Jesse Norman, MP for Hereford, will lead a debate on lower league football in the House Of Commons on Thursday. He spoke to BBC Hereford and Worcester this afternoon about what he will say in the debate and confirmed that he would be talking about the current problems at Hereford United but also mention the strength of the game in Herefordshire.

"Hereford United has been an important part of the story because the situation has been a disaster for the club and for the fans.

"But it's by no means the only club in Herefordshire. We have 120 junior teams and 40 senior teams.

"Herefordshire FA manages a very thriving youth and adult game in the county.

"I'll be talking about all of those aspects.

"Hereford United itself is a catalogue of what can go wrong when a club is taken over and mistreated.

"That will include the fit and proper test, the behaviour of some of the regulatory authorities, the behaviour of the new owners of Hereford United and what they did, how the Southern League behaved.

"They (the new owners) took over a club which undoubtedly was very indebted and it may be they didn't know the true scale of the debt at the time.

"But they had an opportunity to keep the club which had just avoided relegation in the Conference and they had an opportunity to inject new money and to manage a debt rescheduling process within that context which would have guaranteed good football for Herefordians.

"And in fact Mr Agombar did not post the bond which would have allowed them to continue to play in the Conference. It was relegated by two leagues and the effect of that is that the club has fallen into disarray.

"Ironically it has become harder for the owners to manage the debt situation as a result of that.

"And lot of other issues to do with repayment to people who are owed money who were football creditors who, traditionally have been paid out before non-football creditors.

"There's an awful lot to answer for I think."

The point was then put to the MP that football is more of a business than a sport.

"I think that's a proper concern to be had in parts of the game.

"In the case of Hereford United what comes out strongly is that this is a club that is as much public as private. It's a mistake just to think of it as a private company, it's a public entity because it is the fans who support it, who buy the merchandise, who buy the season tickets, who turn out every other week and go to away games as well.

"It's those people and their concerns that have to recognised.

"Our game has grown up over many decades and the regulatory authorities do continue to see these things and themselves in private terms.

"Frankly the time has come when they need to be paying more attention to public concerns than they have done and one of the areas where you see that is it's starting to look as though the Football Association did not disclose the results of its own fit and proper test publically for three or four weeks when they could have done.

"That may have had a serious effect on the way people would have looked at the voluntary arrangment set up for Hereford United.

"The City of Hereford has been struck over the head very forcible because of the loss of the club.

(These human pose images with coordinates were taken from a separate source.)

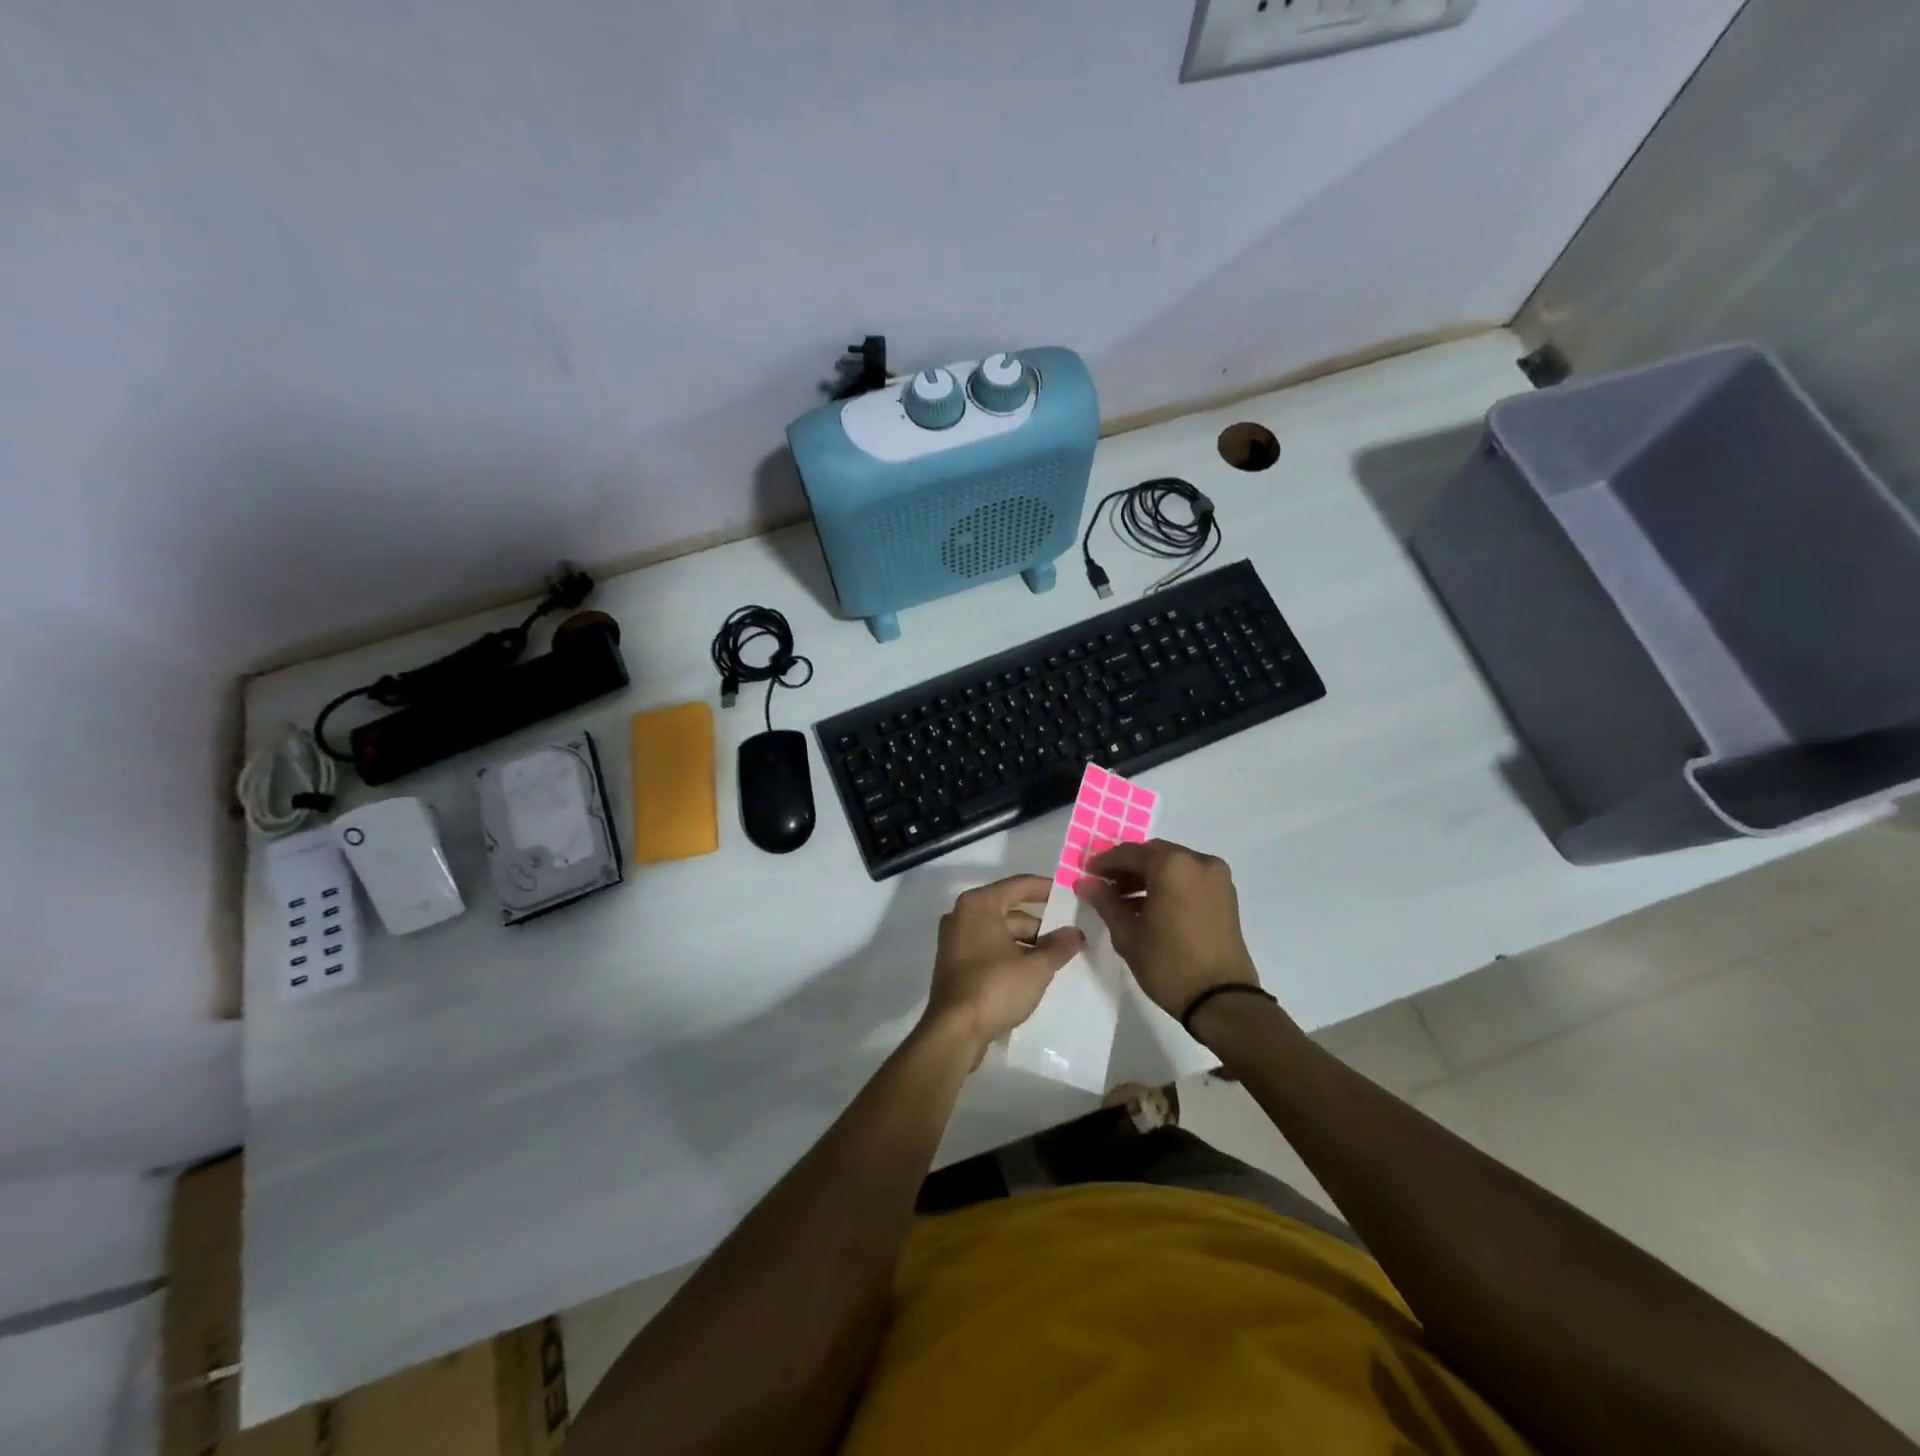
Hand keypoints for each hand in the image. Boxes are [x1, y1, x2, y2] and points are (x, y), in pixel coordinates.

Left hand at [923, 874, 1083, 1060]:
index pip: (1018, 885)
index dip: (1046, 888)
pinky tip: (1032, 974)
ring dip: (1027, 944)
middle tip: (1069, 937)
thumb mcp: (1036, 967)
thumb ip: (1059, 946)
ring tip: (1056, 959)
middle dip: (1040, 925)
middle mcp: (962, 916)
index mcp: (979, 905)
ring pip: (1000, 933)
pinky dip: (1010, 956)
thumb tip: (1076, 933)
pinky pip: (989, 950)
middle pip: (1009, 911)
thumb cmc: (995, 987)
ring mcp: (955, 941)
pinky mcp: (955, 965)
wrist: (954, 1032)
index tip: (1069, 894)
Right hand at [1075, 839, 1260, 1019]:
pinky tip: (1150, 907)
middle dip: (1128, 867)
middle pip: (1154, 854)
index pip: (1130, 853)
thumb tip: (1085, 882)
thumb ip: (1105, 901)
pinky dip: (1169, 885)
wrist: (1222, 1000)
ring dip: (1148, 876)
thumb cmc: (1168, 963)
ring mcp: (1217, 878)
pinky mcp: (1226, 896)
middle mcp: (1198, 861)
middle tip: (1105, 884)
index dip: (1105, 862)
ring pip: (1173, 865)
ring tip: (1124, 900)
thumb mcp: (1127, 933)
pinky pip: (1190, 878)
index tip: (1087, 873)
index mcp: (1173, 865)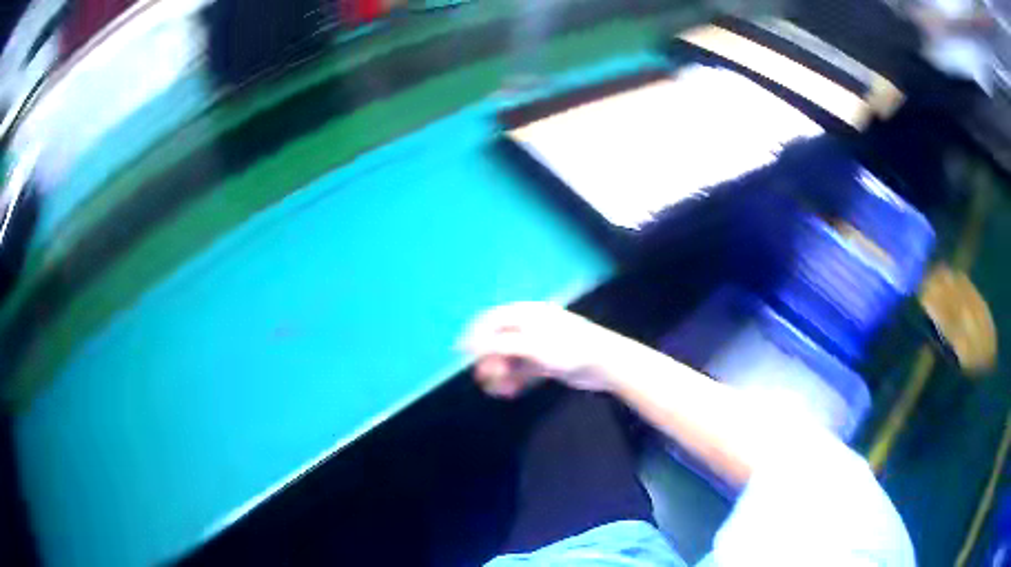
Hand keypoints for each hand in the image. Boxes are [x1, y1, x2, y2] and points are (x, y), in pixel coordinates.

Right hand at [459, 302, 621, 397]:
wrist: (606, 363)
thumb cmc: (568, 349)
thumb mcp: (531, 347)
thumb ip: (499, 346)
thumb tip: (470, 346)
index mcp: (528, 314)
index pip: (493, 319)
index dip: (474, 333)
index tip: (460, 352)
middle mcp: (533, 327)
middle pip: (501, 341)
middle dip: (489, 359)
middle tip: (482, 378)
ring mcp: (541, 345)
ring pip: (512, 358)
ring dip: (502, 373)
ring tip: (497, 389)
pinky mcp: (549, 362)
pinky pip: (525, 370)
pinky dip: (516, 380)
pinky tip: (511, 392)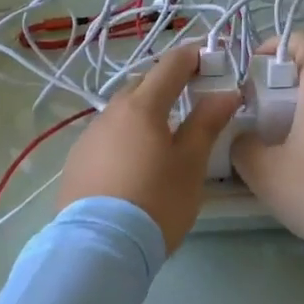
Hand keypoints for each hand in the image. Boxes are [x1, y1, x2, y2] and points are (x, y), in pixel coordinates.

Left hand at [56, 46, 240, 251]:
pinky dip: (125, 137)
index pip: (171, 65)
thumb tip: (226, 92)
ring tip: (164, 136)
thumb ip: (207, 123)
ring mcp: (89, 137)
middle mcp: (110, 112)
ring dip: (144, 113)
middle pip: (142, 86)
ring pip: (122, 112)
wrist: (98, 246)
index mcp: (142, 106)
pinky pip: (107, 137)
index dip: (193, 57)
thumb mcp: (191, 164)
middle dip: (167, 84)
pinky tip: (134, 162)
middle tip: (192, 98)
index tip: (212, 59)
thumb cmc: (156, 201)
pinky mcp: (77, 161)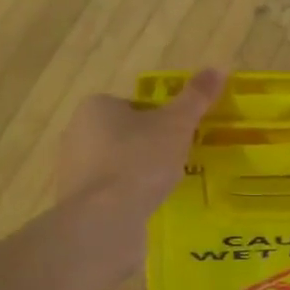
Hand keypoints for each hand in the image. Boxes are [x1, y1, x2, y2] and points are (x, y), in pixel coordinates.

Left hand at [58, 69, 224, 220]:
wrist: (104, 220)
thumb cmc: (139, 160)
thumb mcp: (177, 124)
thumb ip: (196, 97)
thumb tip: (218, 68)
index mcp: (96, 107)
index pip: (134, 105)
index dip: (160, 118)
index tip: (179, 135)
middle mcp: (76, 133)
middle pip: (123, 134)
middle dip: (147, 146)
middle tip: (176, 160)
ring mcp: (71, 170)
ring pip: (115, 164)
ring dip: (136, 174)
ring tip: (164, 187)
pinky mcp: (74, 203)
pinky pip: (108, 193)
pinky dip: (126, 197)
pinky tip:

The fans and those around the club has done a brilliant job putting on alternative games but all we really want is the football club back functioning, happy and succeeding."

What about the issue of running the club into the ground and taking the assets?

"That is a serious concern and that concern hasn't been reduced by the fact that Mr Agombar and his associates didn't want to keep the club, despite all their promises, in the Conference Premier.

"If they had done then I think fans would have taken the view that this was someone who was serious and was there to put a guarantee and therefore some money behind his fine words.

"But as soon as you say we're not going to do that, you drop two divisions, then people say well hold on a second what that really means is that you are focusing on the commercial side of it.

"You don't really care about the football because you haven't protected it.

"It looks as though you have a bit of football which keeps it notionally as a football club whilst they really get on with the true focus which is the commercial development of the ground."